Greece and its international lenders have made progress in negotiations on economic reforms, a Greek government official said yesterday, but a final accord needed to unlock badly needed bailout loans remained elusive. 
Talks on pension reforms, tax hikes, privatisations and the management of bad loans resumed this week in Athens with the aim of reaching an agreement on the package before eurozone finance ministers meet in Amsterdam on Friday to assess the progress. 
“There was significant convergence, more than in the past days,” a Greek government official said, adding that this concerned especially pension reforms and bad loans. 

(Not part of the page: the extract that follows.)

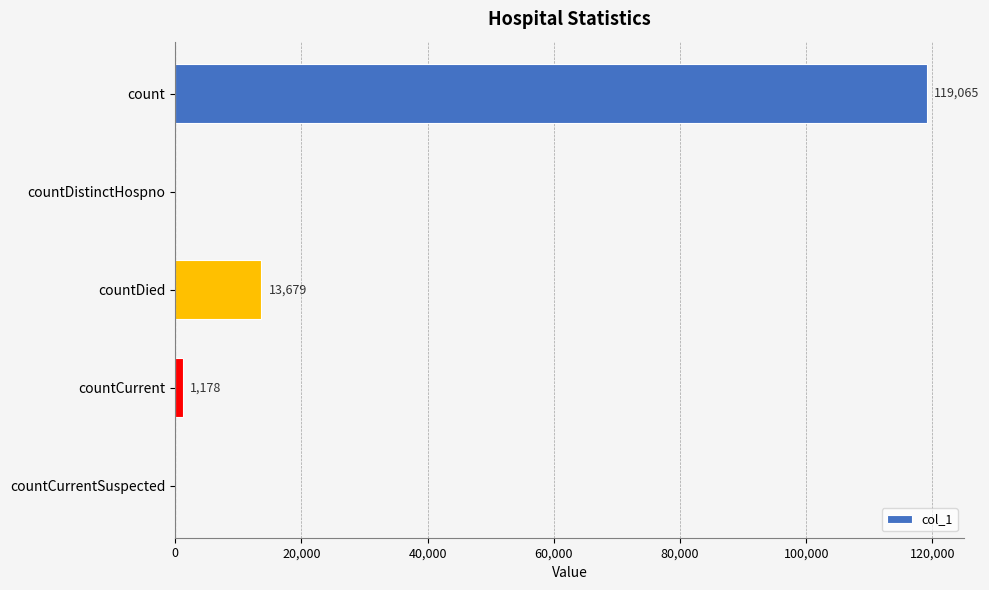

Reading top to bottom, extract all data points from this chart.

count=119065	countDistinctHospno=0	countDied=13679	countCurrent=1178	countCurrentSuspected=0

The main sticking point in the talks, which have dragged on for months, concerns fiscal issues, as EU institutions and the International Monetary Fund differ on whether it can meet a primary surplus target equal to 3.5% of gross domestic product in 2018. A primary surplus excludes interest payments. 

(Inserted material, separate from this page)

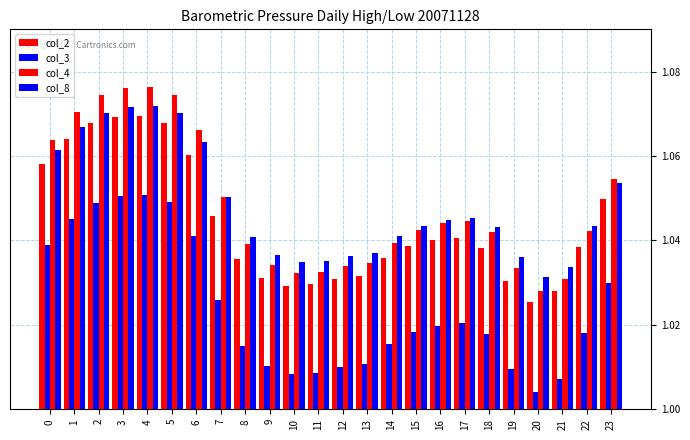

How many distinct data groups are displayed?

4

The IMF considers EU assumptions too optimistic and sees Athens achieving a 1.5% primary surplus in 2018, unless it receives debt relief and takes additional austerity measures. 

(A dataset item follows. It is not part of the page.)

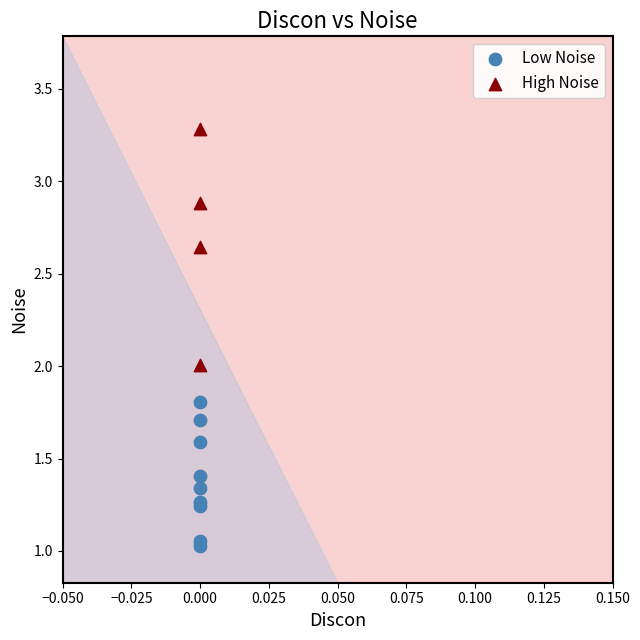

Which series contains the lowest Y value?

Low Noise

To reach a compromise, the lenders have suggested that Athens adopt measures proposed by EU institutions now and agree to implement additional reforms, worth up to 2% of GDP, if it misses its 2018 bailout targets. 
But adopting contingent measures would be a tough task for the left-led government, which has a thin parliamentary majority and needs to conclude the review in order to unlock bailout funds to pay maturing debt owed to the IMF and the European Central Bank in July.  Negotiations will probably resume after Friday’s Eurogroup.  “A good sign will be if tomorrow’s Eurogroup makes an announcement that there will be a second extraordinary (Eurogroup) meeting,” the government official said. 
Due to their different growth and fiscal performance assumptions, international lenders also remain divided over whether Greece needs debt relief. 
The IMF wants a compromise on this issue before concluding the review, while euro zone countries, and in particular Germany, want to first end the review and then start talking about possible debt relief for Athens. 
The European Commission said yesterday that Greece had a primary budget surplus last year, beating the target set in its bailout programme. 
Greece believes the positive data can help conclude the review, signalling a better 2016 performance and cementing its position that it can achieve its 2018 fiscal targets without being forced to legislate contingent measures now. 
“Greece ... does not need extra measures. What Greece needs, is an essential debt relief,” Prime Minister Alexis Tsipras told Euronews. 
But the Commission announcement on Thursday may change little. “It is irrelevant because it had been fully discounted beforehand,” one senior eurozone official said.